- Born: 1953 (age 71–72)
- Scientific career
- Fields: Plant Physiological Ecology
- Institutions: University of Cambridge; University of Dundee;
- Website: www.plantsci.cam.ac.uk/research/howardgriffiths

= Howard Griffiths (scientist) =

Howard Griffiths is a physiological ecologist. He is professor of plant ecology in the Department of Plant Sciences at the University of Cambridge, and a Fellow of Clare College, Cambridge. He formerly worked for the University of Dundee in the Department of Biological Sciences. He applies molecular biology techniques and physiology to investigate the regulation of photosynthesis and plant water-use efficiency.

==Research==
Griffiths' specializations include:
- Responses to climate change, reflected by his membership of the Cambridge Centre for Climate Science (CCfCS).
- Global food security, a University of Cambridge Research Theme.
- Conservation and bioenergy crops, through his membership to the Cambridge Conservation Initiative.

Griffiths has a particular interest in introducing the dynamics of plant processes without the need for time-lapse photography. His lectures demonstrate how the spatial segregation of photosystem 1 and photosystem 2 creates a highly dynamic system with lateral mobility and migration of damaged photosynthetic reaction centers through thylakoid membranes.

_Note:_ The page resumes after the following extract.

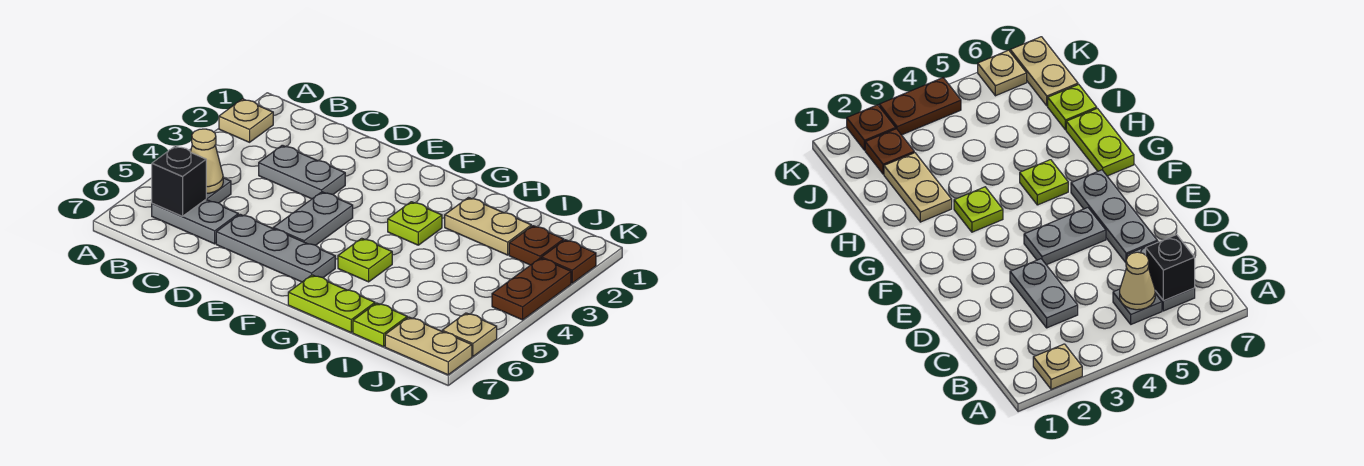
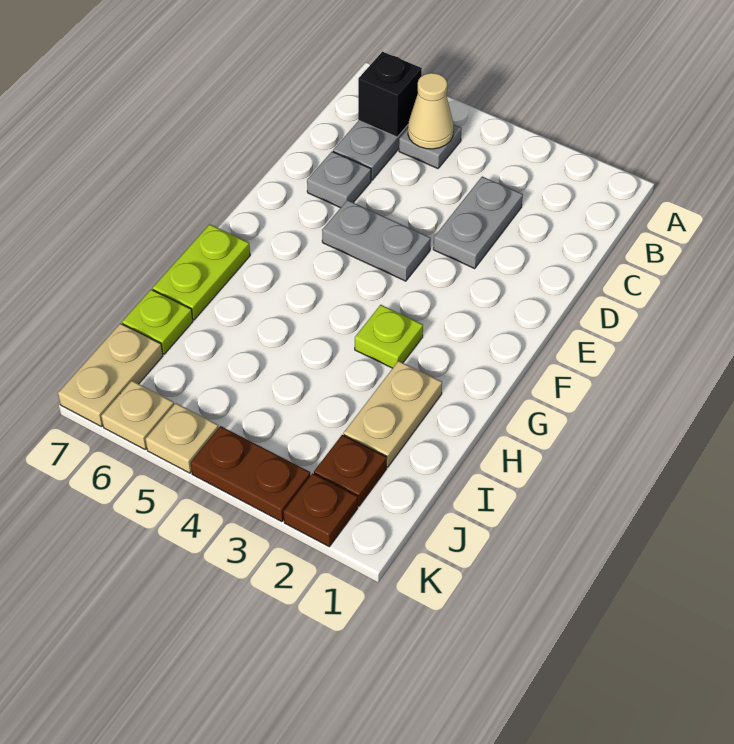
tan 1x1 plate [219,99,273,142] -> tan 1x1 plate moved to [146,403,219,473]
grey 1x3 plate [216,214,335,282] -> grey 1x1 plate [307,152,371,208]
lime 1x1 plate [338,238,392,282] -> none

He studies the reaction mechanism of RuBisCO and how plants have evolved. His primary focus being the types of "carbon dioxide concentrating mechanisms" (CCMs) which enhance the operating efficiency of RuBisCO and thereby carbon dioxide fixation. CCMs of interest include crassulacean acid metabolism (CAM), the biochemical C_{4} pathway, and the biophysical CCM found within algae, cyanobacteria and hornworts.

He uses stable isotopes of carbon and oxygen to compare how different types of plants have evolved their own methods of photosynthesis. Study of these isotopes can also analyse the water use of plants and insects.

He collaborated on an international project investigating the possibility of introducing the algal CCM into terrestrial plants called the Combining Algal and Plant Photosynthesis project (CAPP). In 2016, they achieved successful results and they now hope to implement this technique to increase the rate of photosynthesis in plants and hence increase crop yields.

His goal in his work is not only to discover new molecular and ecological insights but then use those insights to sustain plant diversity and combat climate change.

As part of his work, Griffiths has been a visiting research fellow to the Australian National University in 2006 and 2008. He is part of peer review for the National Environmental Research Council. He has also conducted many field work expeditions to countries including Trinidad, Venezuela, and Panama, as part of his research.

As of 2021, his projectsfocus on:

- "Food security: sustainability and equality in crop production systems" - in collaboration with the Global Food Security Interdisciplinary Research Centre
- "Defining the algal chloroplast pyrenoid" - a continuation of his RuBisCO work.
- "Carbon assimilation and hydraulic constraints in C3, C4 and CAM systems"
- "Epiphyte environmental interactions and climate change" - focussing on samples collected during field work

===Publications===
Griffiths has a blog documenting his and his students' research in physiological ecology.

He is the author, co-author or editor of several textbooks and monographs, including The Carbon Balance of Forest Biomes with Paul Gordon Jarvis.

According to Google Scholar and Scopus, his most highly cited peer-reviewed publications were in The Journal of Experimental Botany, Oecologia, New Phytologist, and Functional Plant Biology.